While skills can be taught, values are something that might be solid for many. People uphold principles and values that define who they are. At the same time, these principles and values are the guiding factors that help them make decisions.
Knowing what a person stands for will give you an idea of how they will perform in the company. From work ethics to personality, you can gauge if an applicant is fit for the job. Determining this will help you avoid clashing personalities and beliefs at the organizational level.
Always Ask For References
You might think that an applicant’s resume or CV speaks for them. An ideal candidate for the job is someone who is experienced, skilled, and well-versed in the industry you are in. This is true in many cases. You will need someone who is objectively “good” and will be good at whatever you expect them to do. However, the “right” person for the company and the job is not always the objectively good one.
You can learn more about an applicant’s experience, work ethics, and performance-based on references. If you ask the right questions and talk to the right people, you will have an idea of what it is like to work with them. Things like punctuality, collaborativeness, efficiency, and many more are possible things you can learn about candidates. By learning about these things, you will be more aware of the kind of employee a person is outside of their credentials.
Give Sample Tasks During Recruitment
You can say that hiring someone is almost like a gamble. You will take your chances on them and trust that they will deliver. The reality is, CV’s will not always be a good indicator of their skills. For a more effective hiring process, you can test an applicant’s skills right away by giving them sample tasks. You can use a task that they will be assigned to do and see how well they do it.
It is important to note that you do not need to expect perfection. They do not have to get everything right the first time. Instead of looking for areas that they are wrong at, look for potential. If you think that they have the foundational knowledge of doing things, that is also a great start. Remember that you are not necessarily going to hire the best person. You just have to hire the right one. And to find the right one, there is so much more to see and keep in mind.
Let Them Know About The Company Culture
Company culture is what dictates job satisfaction in most cases. Job satisfaction is important when it comes to the workforce because it translates to productivity. The more satisfied an employee is with their work, the more productive they get. This is because of heightened motivation and morale at work. Having an idea of whether or not an applicant will be satisfied in your company before hiring them is something you should never overlook.

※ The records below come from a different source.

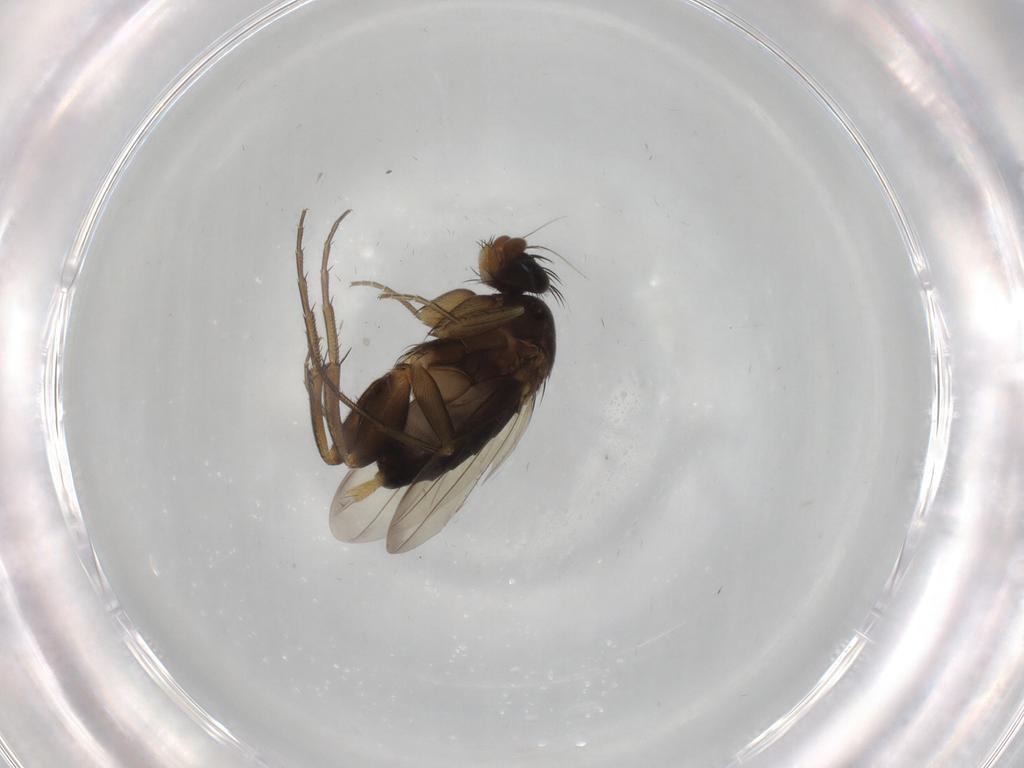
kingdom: Animalia
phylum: Arthropoda
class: Insecta
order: Diptera
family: Phoridae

In your recruitment process, you can explain to the applicant what your company is like. If you are only starting one, you can share how you envision your team to be. It is good to emphasize the importance of teamwork and collaboration in the workplace. Hiring a good team player will improve your workplace dynamics which can lead to more work getting done.
If you hire people who do not fully appreciate the workplace and its culture, you will end up with a high turnover rate that can hurt your company in the long run.

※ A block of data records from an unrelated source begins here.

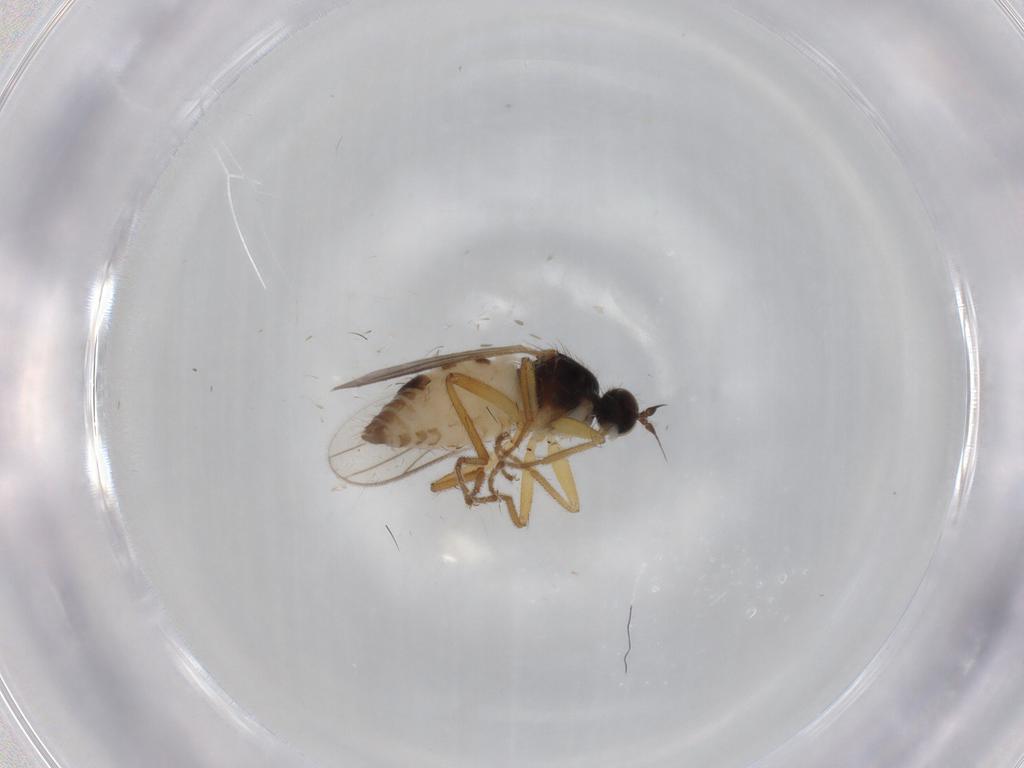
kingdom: Animalia
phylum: Arthropoda
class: Insecta
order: Diptera
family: Hybotidae
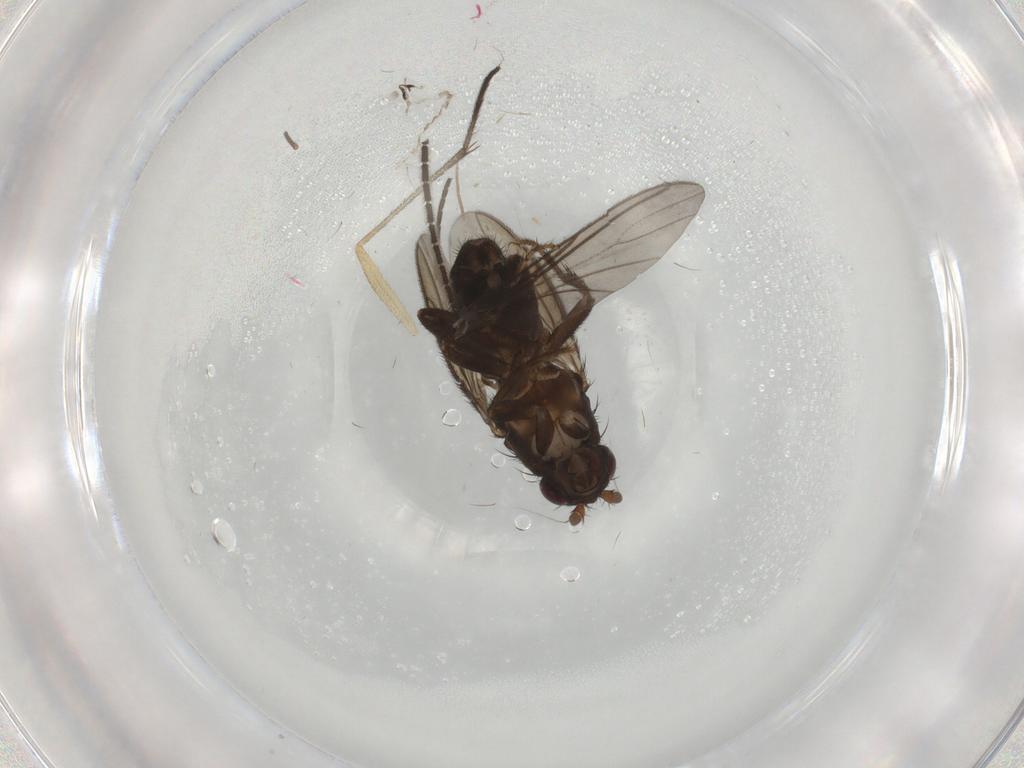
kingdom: Animalia
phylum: Arthropoda
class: Insecta
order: Diptera
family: Sciaridae
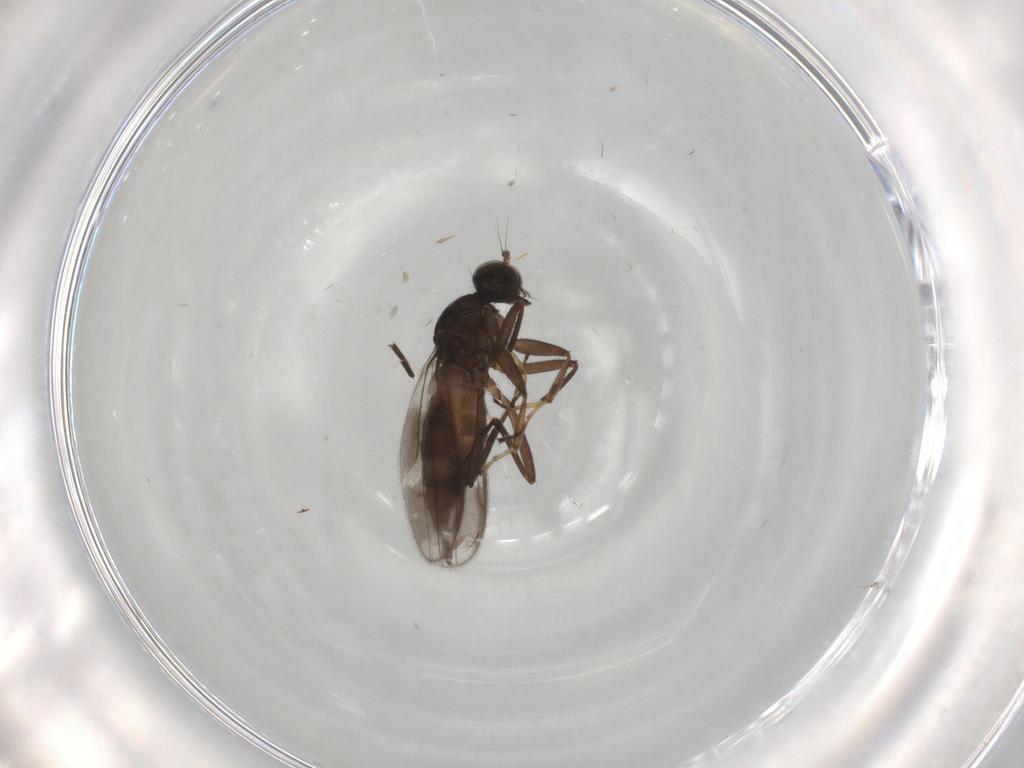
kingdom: Animalia
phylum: Arthropoda
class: Insecta
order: Diptera
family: Hybotidae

Running a business involves leading a team. And so, it can be argued that a good entrepreneur should also be a good leader. However, being a leader does not only focus on the boss leading the pack. Everyone in the team should be regarded in terms of their contribution to the company. Hiring the right team members, however, can be difficult at times.
From making sure applicants understand the job position to letting them know of the company culture, you can improve your recruitment process greatly. This is a way to create your approach of filtering who can best represent your company and commit to the job at the same time.